What to work on
From the records below, extract only the lines running from the line with "pinky mcp: (475, 356)" to the line with "ring tip: (717, 366)", both lines included, reproducing them exactly.
-- Data in this exercise follows --
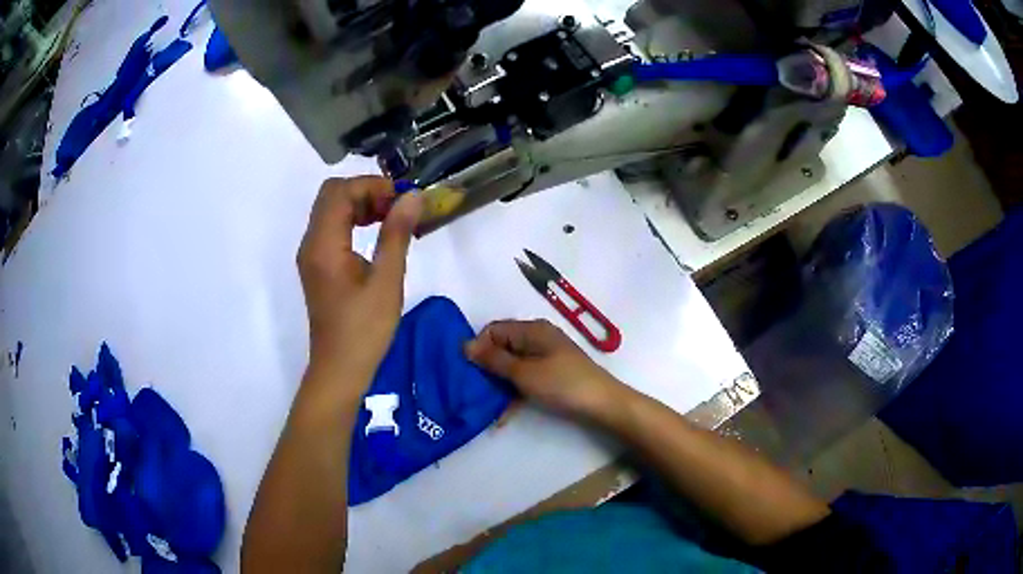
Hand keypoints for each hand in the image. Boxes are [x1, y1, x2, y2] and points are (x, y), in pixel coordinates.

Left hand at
-- Data in this exercise concluded --
-- Data in this exercise follows --
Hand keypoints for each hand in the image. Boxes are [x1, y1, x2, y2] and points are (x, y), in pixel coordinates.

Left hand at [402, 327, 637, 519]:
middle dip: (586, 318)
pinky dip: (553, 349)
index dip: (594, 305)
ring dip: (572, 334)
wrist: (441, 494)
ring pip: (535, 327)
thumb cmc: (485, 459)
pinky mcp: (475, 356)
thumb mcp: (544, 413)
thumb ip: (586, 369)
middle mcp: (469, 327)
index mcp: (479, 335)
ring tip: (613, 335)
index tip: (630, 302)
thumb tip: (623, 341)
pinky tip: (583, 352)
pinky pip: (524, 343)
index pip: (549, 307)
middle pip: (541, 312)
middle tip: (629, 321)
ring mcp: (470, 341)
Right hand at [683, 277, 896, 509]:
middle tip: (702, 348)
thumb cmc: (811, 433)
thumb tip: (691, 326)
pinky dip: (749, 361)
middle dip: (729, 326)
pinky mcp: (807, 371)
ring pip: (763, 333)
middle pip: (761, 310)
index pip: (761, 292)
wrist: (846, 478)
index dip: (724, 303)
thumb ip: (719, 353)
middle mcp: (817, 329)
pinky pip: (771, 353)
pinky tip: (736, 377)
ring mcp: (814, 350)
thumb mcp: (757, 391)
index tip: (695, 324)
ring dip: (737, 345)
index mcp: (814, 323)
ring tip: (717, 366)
-- Data in this exercise concluded --
-- Data in this exercise follows --
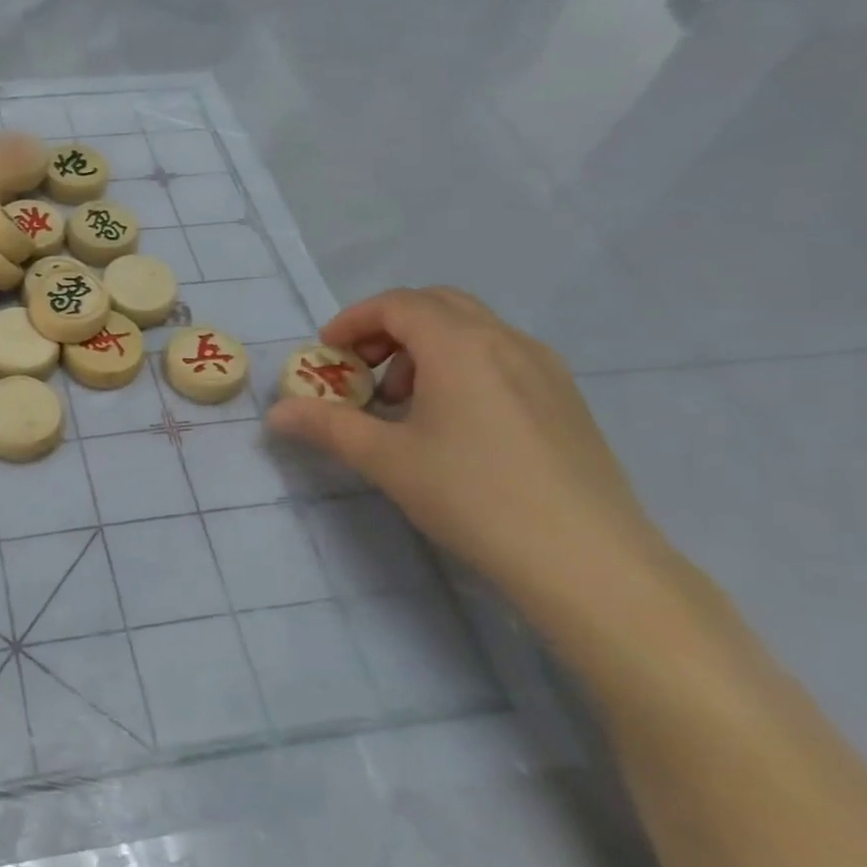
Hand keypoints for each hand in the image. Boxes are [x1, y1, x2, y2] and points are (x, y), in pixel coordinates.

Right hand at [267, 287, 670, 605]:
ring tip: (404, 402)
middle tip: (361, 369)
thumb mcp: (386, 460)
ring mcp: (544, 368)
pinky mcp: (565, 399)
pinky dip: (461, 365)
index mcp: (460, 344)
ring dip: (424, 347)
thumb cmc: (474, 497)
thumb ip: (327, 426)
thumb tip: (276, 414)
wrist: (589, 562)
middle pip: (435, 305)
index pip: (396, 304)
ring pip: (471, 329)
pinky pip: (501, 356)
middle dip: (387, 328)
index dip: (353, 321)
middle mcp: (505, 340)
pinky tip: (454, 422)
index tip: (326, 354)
-- Data in this exercise concluded --
Task result
pinky mcp: (475, 356)
thumb mcp: (544, 413)
thumb ip: (586, 369)
middle mcp: (469, 327)
index mcp: (479, 335)
ring tip: (613, 335)
index tip: (630, 302)
thumb tip: (623, 341)
pinky tip: (583, 352)
pinky pip: (524, 343)
index pip: (549, 307)
middle pip: (541, 312)
middle tip: (629, 321)
ring mcp: (470, 341)
Right hand at [683, 277, 896, 509]:
middle tip: (702, 348)
thumb cmc: (811, 433)
thumb tip: (691, 326)
pinky dip: (749, 361)
middle dip: (729, 326)
pinky mcp: (807, 371)
ring pip: (763, 333)
middle pip: (761, 310)
index pip: (761, 292)
wrist: (846, 478)
index dip: (724, 303)
thumb ip: (719, 353)
middle mcp: (817, 329)
pinky pip: (771, 353)
pinky tip: (736, 377)
ring mcp: (814, 350)
thumb mcp: (757, 391)
index tip: (695, 324)
ring dip: (737, 345)
index mcp: (814, 323)
ring tip: (717, 366)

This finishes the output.